Juan 11, 19-27
En aquel tiempo, muchos judíos habían ido a ver a Marta y a Ma¬ría para consolarlas por la muerte de su hermano Lázaro. Apenas oyó Marta que Jesús llegaba, salió a su encuentro; pero María se quedó en casa. Le dijo Marta a Jesús: “Señor, si hubieras estado aquí, no habría muerto mi hermano. Pero aún ahora estoy segura de que Dios te concederá cuanto le pidas”.
Jesús le dijo: “Tu hermano resucitará”. Marta respondió: “Ya sé que resucitará en la resurrección del último día”. Jesús le dijo: “Yo soy la resurrección y la vida. El que cree en mí, aunque haya muerto, vivirá; y todo aquel que está vivo y cree en mí, no morirá para siempre. ¿Crees tú esto?” Ella le contestó: “Sí, Señor. Creo firmemente que tú eres el Mesías, el Hijo de Dios, el que tenía que venir al mundo”.

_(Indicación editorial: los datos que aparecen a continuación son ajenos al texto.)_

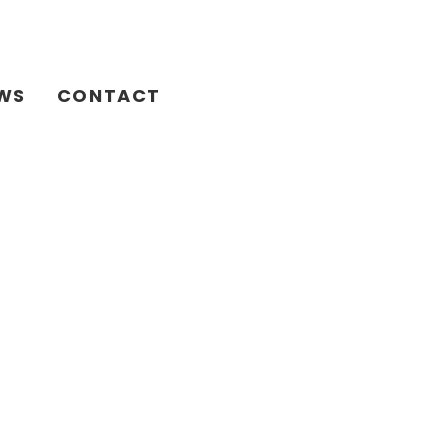
WS
CONTACT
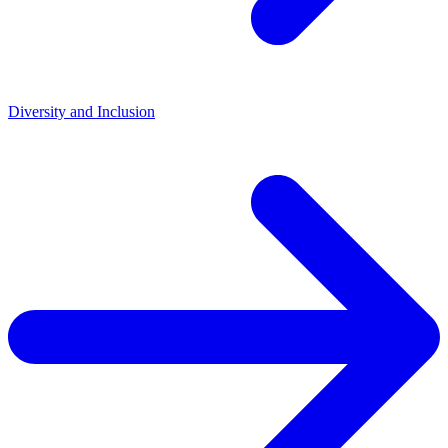
Diversity and Inclusion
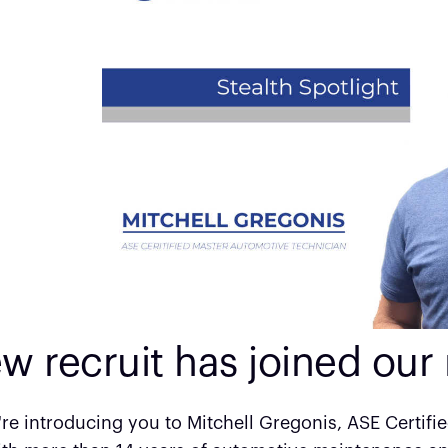
w recruit has joined our 
re introducing you to Mitchell Gregonis, ASE Certifi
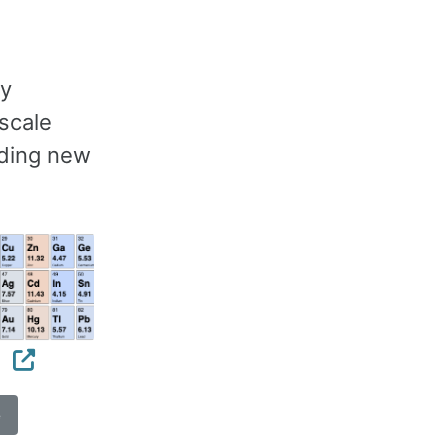
gy
scale
nding new
s
e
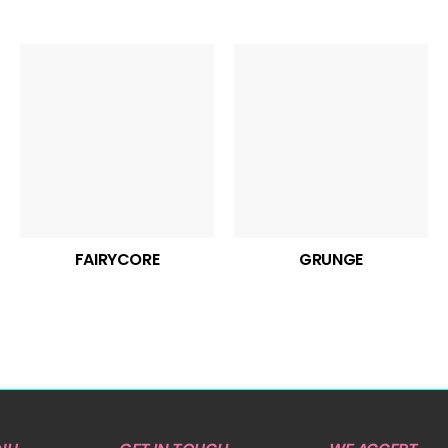
FAIRYCORE
GRUNGE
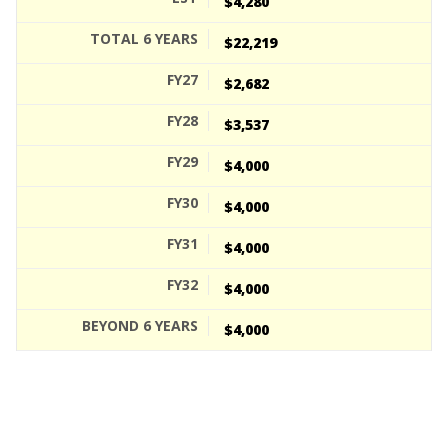
$4,280
$22,219
$2,682
$3,537
$4,000
$4,000
$4,000
$4,000
$4,000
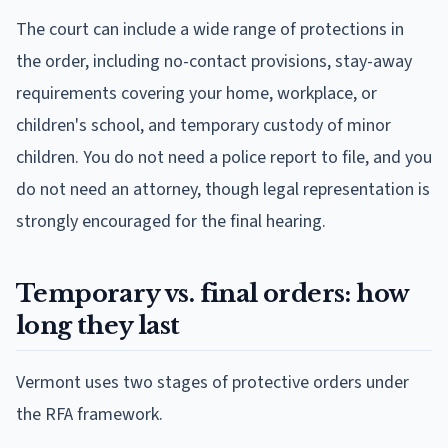
The court can include a wide range of protections in
the order, including no-contact provisions, stay-away
requirements covering your home, workplace, or
children's school, and temporary custody of minor
children. You do not need a police report to file, and you
do not need an attorney, though legal representation is
strongly encouraged for the final hearing.
Temporary vs. final orders: how
long they last
Vermont uses two stages of protective orders under
the RFA framework.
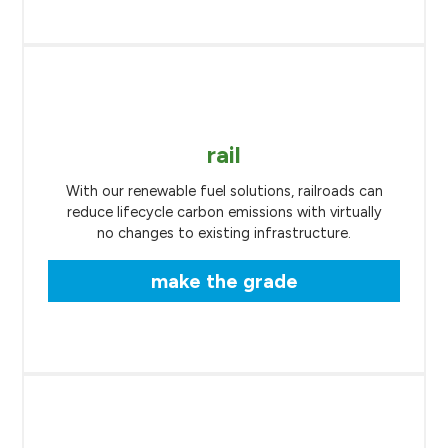
rail
With our renewable fuel solutions, railroads can
reduce lifecycle carbon emissions with virtually
no changes to existing infrastructure.
make the grade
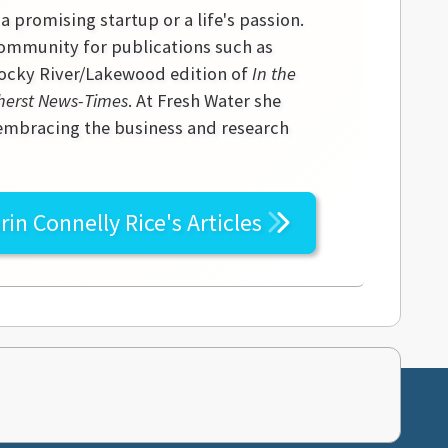
 a promising startup or a life's passion.
community for publications such as
 Rocky River/Lakewood edition of
In the
erst News-Times
. At Fresh Water she
 embracing the business and research
rin Connelly Rice's
Articles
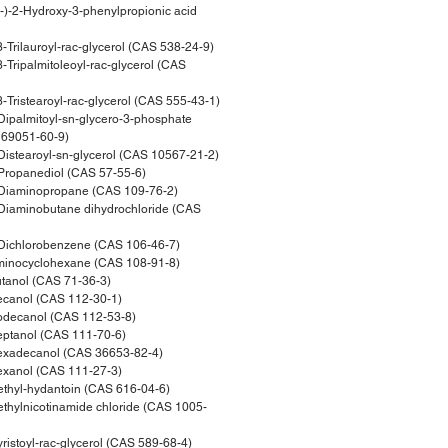
)-2-Hydroxy-3-phenylpropionic acid
Trilauroyl-rac-glycerol (CAS 538-24-9)
Tripalmitoleoyl-rac-glycerol (CAS
Tristearoyl-rac-glycerol (CAS 555-43-1)
ipalmitoyl-sn-glycero-3-phosphate
169051-60-9)
istearoyl-sn-glycerol (CAS 10567-21-2)
ropanediol (CAS 57-55-6)
Diaminopropane (CAS 109-76-2)
iaminobutane dihydrochloride (CAS
Dichlorobenzene (CAS 106-46-7)
inocyclohexane (CAS 108-91-8)
tanol (CAS 71-36-3)
canol (CAS 112-30-1)
decanol (CAS 112-53-8)
ptanol (CAS 111-70-6)
xadecanol (CAS 36653-82-4)
xanol (CAS 111-27-3)
hyl-hydantoin (CAS 616-04-6)
hylnicotinamide chloride (CAS 1005-
stoyl-rac-glycerol (CAS 589-68-4)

No ha otra persona fuera de Jesucristo, en la Historia de la Humanidad, que nos trasmita palabras de vida y Vida Eterna. Sólo en Jesús nuestra vida alcanza un sentido pleno y último, sólo Jesús es la resurrección y la vida. Nuestras vidas ,iran la eternidad de la mano de Jesús, y en Él encuentran todo el consuelo y esperanza que nececesita. ¿Conocemos a Jesús? ¿Somos fieles y asiduos lectores de su vida y obra?¿O acaso seguimos viviendo nuestras vidas de oidas? Necesitamos acercarnos a Jesús, tal como Marta, y reconocer quien es y lo que significa realmente en nuestra vida y destino.